[EXERCISE AIM]
Both the line with "M0,1474l20,27 -20,17z" and the line with "M0,904l61,105" in the records below must appear in the output, along with every line between them, exactly and with nothing added.

[DATA TO USE]
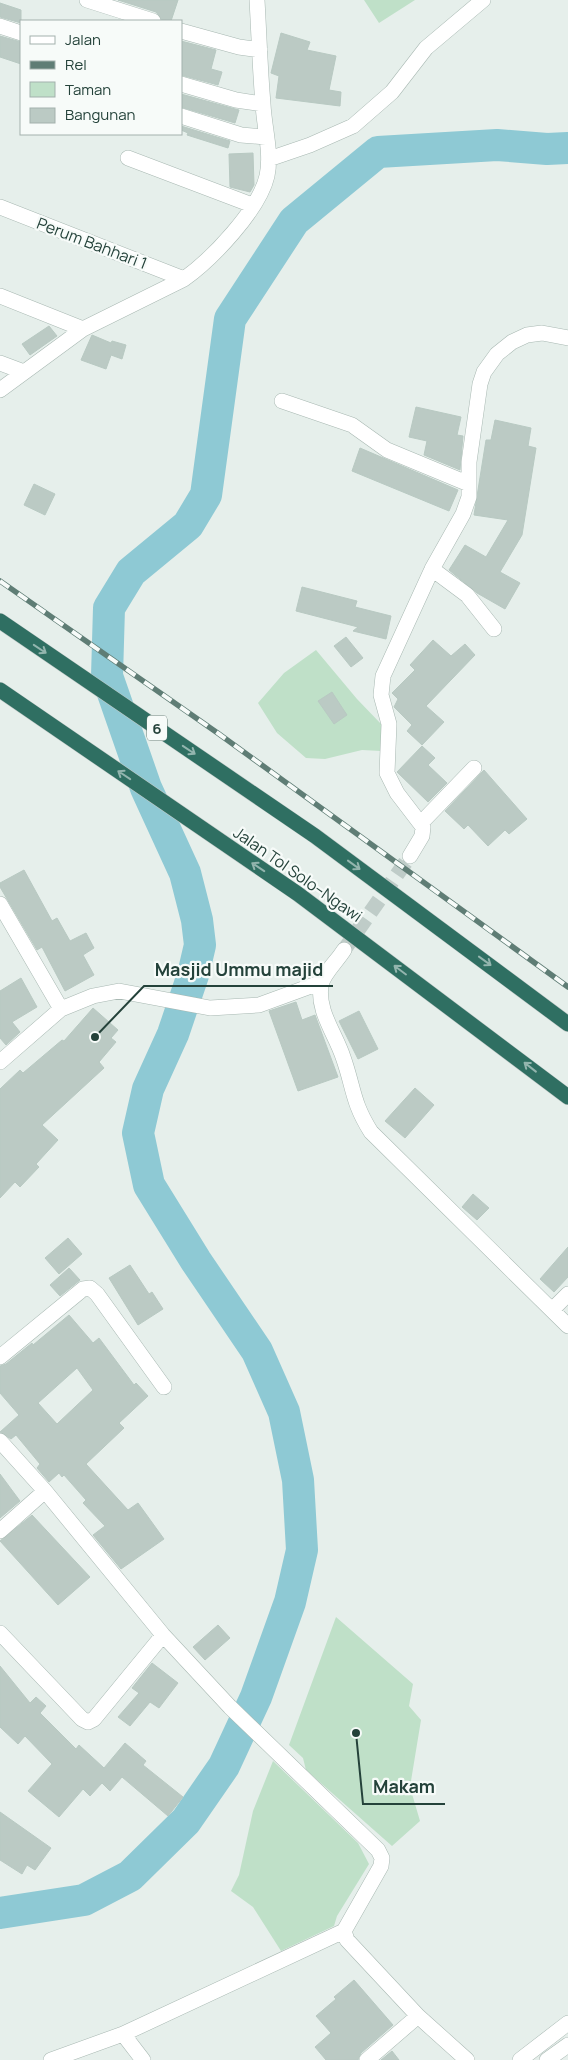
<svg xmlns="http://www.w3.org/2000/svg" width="568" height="2060" viewBox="0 0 568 2060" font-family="Manrope,sans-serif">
  <rect width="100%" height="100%" fill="#e6efeb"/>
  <path fill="#bfe0c8" d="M364,0h51l-36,23z
    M316,650l41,49 25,26 -1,26 -19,-1 -37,9 -19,-1 -29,-25 -19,-30 26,-30z
    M336,1617l77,67 -4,22 12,14 -11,67 10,34 -28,25 -86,-76 -3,-12 -14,-13z
    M273,1761l85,82 11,21 -32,52 -3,10 -53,25 -28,-44 -22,-16 8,-16 14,-64z"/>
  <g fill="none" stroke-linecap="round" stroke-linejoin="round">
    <path stroke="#8ec9d4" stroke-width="32" d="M0,1913l84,-13 46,-24 56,-55 38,-55 32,-69 34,-95 12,-52 -4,-70 -14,-68 -27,-61 -61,-90 -47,-76 -11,-52 10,-44 25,-55 20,-59 7,-30 -3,-25 -12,-47 -39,-85 -39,-112 2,-68 22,-36 57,-47 18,-30 24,-176 64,-98 84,-69 119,-7 50,4 21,-1"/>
  </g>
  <path fill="#bbcac4" stroke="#b8c9c2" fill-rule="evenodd" d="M118,0h60l-7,21 -9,-1 -6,-8z
    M0,3l21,7v13l-21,-6z
    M281,33l29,9 -3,8 29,6 -7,34 12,2 -1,14 -64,-8 3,-22 -8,-3z
    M0,36l21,6v22l-21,-7z
    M181,41l35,9 -5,19 11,3 -4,13 -37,-10z
    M181,94l58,16 -4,13 -54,-16z
    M181,126l49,15 -2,7 -41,-13 1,-2 -7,-3z
    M253,153l1,32 -4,7 -20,-5 -1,-33z
    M49,326l8,10 -27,19 -8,-11z
    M92,335l19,8 1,-2 14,4 -4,14 -11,-4 -5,14 -25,-9z
    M416,407l45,10 -4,18 6,1 -3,34 -36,-15 3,-14 -18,-4z
    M495,420l36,8 -3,18 8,2 -14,87 -22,37 20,11 -15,26 -28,-16 -28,-23 16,-25 21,12 22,-37 -34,-5 12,-75h5z
    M360,448l98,42 -9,21 -97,-40z
    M34,484l21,10 -10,21 -21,-10z
    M302,587l55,14 -2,6 36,9 -5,23 -33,-8 5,-4 -62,-16z
    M346,637l17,21 -12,9 -17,-21z
    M433,640l18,16 14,-12 10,11 -49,51 18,16 -22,23 -15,-14 5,-6 -18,-18 4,-8 -6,-6 23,-23 -5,-5z
    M332,692l15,23 -13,9 -16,-23z
    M422,746l13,12 -7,7 19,18 -19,19 -31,-30z
    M484,770l43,49 -18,15 -4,-4 -17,16 -20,-21 -4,4 -19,-18z
    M24,870l28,51 5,-3 13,23 16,-8 8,15 -11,7 11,20 -29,16 -23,-44 -5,3 -37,-63v-4z
    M21,978l16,29 -25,15 8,10 -14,13 -6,-7v-47z
    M296,1002l6,18 13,-5 23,62 -40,14 -29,-80z
    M93,1008l25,22 -7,8 5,4 -17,20 5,6 -62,57 16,15 -22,24 3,3 -19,20 -5,-5 -15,16v-109l20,-19 3,3 39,-33 2,1z
    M359,1011l19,38 -20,10 -19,-38z
    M415,1088l19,17 -29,33 -20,-17z
    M473,1194l16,14 -12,12 -15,-13z
    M68,1238l14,16 -23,20 -14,-16z
    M568,1247v30l-14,15 -14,-13z
    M130,1265l19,29 3,-2 11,17 -25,16 -29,-47z
    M69,1268l11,12 -20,16 -10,-11z
    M69,1315l24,28 6,-5 35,47 2,-2 12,13 -29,27 5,5 -38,36 42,46 10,-7 26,36 -43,30 -28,-34 12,-9 -22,-23 3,-3 -22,-25 -2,2 -3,-4 -10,9 -12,-14 3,-4 -24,-29 -5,4 -11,-7 19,-17 -19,-22v-27l6,-2 26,-21 1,2zM77,1368l16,22 -36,34 -19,-21z
    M0,1474l20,27 -20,17z
    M32,1515l58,62 -32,28 -58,-64z
    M218,1625l12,13 -25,22 -12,-13z
    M152,1663l26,20 -19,25 -9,-6 -20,24 -12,-9 21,-24 -7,-5z
    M0,1666l30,37 6,-6 10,9 -6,7 36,36 3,-4 25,23 21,-25 21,18 -3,4 40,32 -15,19 -46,-39 -12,14 -8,-8 -12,13 -7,-7 -24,28 -31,-26 24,-27 -27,-28 -7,8 -18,-17z
    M0,1812l51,36 -16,22 -8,-5 -5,9 -22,-14z
    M354,1980l39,45 -32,28 -3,7h-32l-11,-13 16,-14 -15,-17 20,-17 -2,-2z
    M392,2051l7,9h-18z"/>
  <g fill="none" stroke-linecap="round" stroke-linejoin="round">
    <path stroke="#bfccc8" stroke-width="15" stroke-dasharray="15 8" stroke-linecap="butt" d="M344,950l66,-94"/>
    <defs>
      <path id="minor" d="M87,0l66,21
        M0,26l21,7
        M181,31l58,16 21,3
        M181,84l55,16 27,4
        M181,116l60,19 25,2
        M128,158l124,47
        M269,159l41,-14 43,-19 39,-34 34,-44 57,-48
        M0,207l184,72
        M0,296l83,33
        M0,363l24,9
        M0,390l83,-61 101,-50c28,-20 75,-69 83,-103 5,-23 -3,-49 -4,-72 -3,-35 -4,-70 -6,-104
        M282,401l70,24 35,25 82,34
        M432,569l35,26 27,34
        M421,823l53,-55
        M410,856l12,-20 1,-9 -26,-34 -10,-20 2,-49 -8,-29 2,-19 49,-107 31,-55 6,-17v-35l11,-78 4,-12 13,-18 15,-12 15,-7 15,-2 26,5
        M0,904l61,105
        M344,950c-6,10 -21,24 -23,35 -4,26 14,48 22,72 11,31 9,45 28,75l197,194
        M0,1062l61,-53 32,-13 26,-5 91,17 49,-3 63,-23
        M552,1310l16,-16
        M0,1357l83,-68 7,-1 7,6 67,93
        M0,1441l45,50 118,144 67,72 148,143 4,8 -1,8 -37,65 3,9 71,76
        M0,1531l45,-40
        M0,1633l82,86 6,3 6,-3 69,-84
        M123,2034l20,26
        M51,2060l72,-26 221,-103
        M367,2060l51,-44 49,44
        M520,2060l48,-37
        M547,2060l21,-15"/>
      <path id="motorway" d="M0,621l315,215 253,188
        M0,690l298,204 270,203"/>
    </defs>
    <use href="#minor" stroke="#a8b8b2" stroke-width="16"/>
    <use href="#motorway" stroke="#c2cac8" stroke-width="16"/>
    <use href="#minor" stroke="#fff" stroke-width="15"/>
    <use href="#motorway" stroke="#2f6f62" stroke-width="15"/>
    <defs>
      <path id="rail" d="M0,581l219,153 349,253"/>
    </defs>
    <use href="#rail" stroke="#5f7d75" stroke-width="5.5"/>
    <use href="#rail" stroke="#f7fbf9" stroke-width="4" stroke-dasharray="11" stroke-linecap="butt"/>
  </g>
  <defs><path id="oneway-shaft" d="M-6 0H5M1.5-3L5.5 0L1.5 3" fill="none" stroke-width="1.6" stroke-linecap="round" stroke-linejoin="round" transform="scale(1.25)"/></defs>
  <g stroke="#93b5ae">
    <use href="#oneway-shaft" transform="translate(40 649) rotate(34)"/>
    <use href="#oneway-shaft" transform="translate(189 750) rotate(34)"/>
    <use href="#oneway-shaft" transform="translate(124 775) rotate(-146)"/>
    <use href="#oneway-shaft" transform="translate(354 865) rotate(36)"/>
    <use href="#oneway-shaft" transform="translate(258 867) rotate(-146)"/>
    <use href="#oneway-shaft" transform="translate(485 961) rotate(36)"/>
    <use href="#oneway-shaft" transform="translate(400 970) rotate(-143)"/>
    <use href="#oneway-shaft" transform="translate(530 1067) rotate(-142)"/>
  </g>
  <g text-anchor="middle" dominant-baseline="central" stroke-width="4.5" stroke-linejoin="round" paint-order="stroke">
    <rect fill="#f7fbf9" stroke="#637a73" stroke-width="1" x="147" y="715.5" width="20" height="25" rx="4"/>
    <g font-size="15" font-weight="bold" fill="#24423a">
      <text x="157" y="728">6</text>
    </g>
    <g font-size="16" fill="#24423a" stroke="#f7fbf9">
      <text transform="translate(92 243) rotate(21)">Perum Bahhari 1</text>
      <text transform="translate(298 874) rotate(35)">Jalan Tol Solo–Ngawi</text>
    </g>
  </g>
  <path fill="none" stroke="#24423a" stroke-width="2" d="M95 1037L144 986H333M356 1733L363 1804H445"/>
  <g fill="#24423a" stroke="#f7fbf9" stroke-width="2">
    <circle cx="95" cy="1037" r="5"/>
    <circle cx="356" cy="1733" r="5"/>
  </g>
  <g font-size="18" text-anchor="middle" font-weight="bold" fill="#24423a" stroke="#f7fbf9" stroke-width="4.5" stroke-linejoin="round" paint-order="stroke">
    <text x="239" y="976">Masjid Ummu majid</text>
    <text x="404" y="1793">Makam</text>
  </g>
  <rect x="20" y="20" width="162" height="115" fill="#f7fbf9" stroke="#a3b1ad"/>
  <rect x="30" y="36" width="25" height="8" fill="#ffffff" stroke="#a3b1ad"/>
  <text x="65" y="45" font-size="15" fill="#24423a">Jalan</text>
  <rect x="30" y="61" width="25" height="8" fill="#5f7d75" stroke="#a3b1ad"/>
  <text x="65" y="70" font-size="15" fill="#24423a">Rel</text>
  <rect x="30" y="82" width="25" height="15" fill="#bfe0c8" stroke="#a3b1ad"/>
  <text x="65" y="95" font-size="15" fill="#24423a">Taman</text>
  <rect x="30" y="108" width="25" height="15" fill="#bbcac4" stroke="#a3b1ad"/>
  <text x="65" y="120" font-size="15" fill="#24423a">Bangunan</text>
</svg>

[YOUR SOLUTION]
    M0,1474l20,27 -20,17z
    M32,1515l58,62 -32,28 -58,-64z
    M218,1625l12,13 -25,22 -12,-13z
    M152,1663l26,20 -19,25 -9,-6 -20,24 -12,-9 21,-24 -7,-5z
    M0,1666l30,37 6,-6 10,9 -6,7 36,36 3,-4 25,23 21,-25 21,18 -3,4 40,32 -15,19 -46,-39 -12,14 -8,-8 -12,13 -7,-7 -24,28 -31,-26 24,-27 -27,-28 -7,8 -18,-17z
    M0,1812l51,36 -16,22 -8,-5 -5,9 -22,-14z
    M354,1980l39,45 -32,28 -3,7h-32l-11,-13 16,-14 -15,-17 20,-17 -2,-2z
    M392,2051l7,9h-18z"/>
  <g fill="none" stroke-linecap="round" stroke-linejoin="round">
    <path stroke="#bfccc8" stroke-width="15" stroke-dasharray="15 8" stroke-linecap="butt" d="M344,950l66,-94"/>
    <defs>
      <path id="minor" d="M87,0l66,21
        M0,26l21,7
        M181,31l58,16 21,3
        M181,84l55,16 27,4
        M181,116l60,19 25,2
        M128,158l124,47
        M269,159l41,-14 43,-19 39,-34 34,-44 57,-48
        M0,207l184,72
        M0,296l83,33
        M0,363l24,9
        M0,390l83,-61 101,-50c28,-20 75,-69 83,-103 5,-23 -3,-49 -4,-72 -3,-35 -4,-70 -6,-104
        M282,401l70,24 35,25 82,34
        M432,569l35,26 27,34
        M421,823l53,-55
        M410,856l12,-20 1,-9 -26,-34 -10,-20 2,-49 -8,-29 2,-19 49,-107 31,-55 6,-17v-35l11,-78 4,-12 13,-18 15,-12 15,-7 15,-2 26,5
        M0,904l61,105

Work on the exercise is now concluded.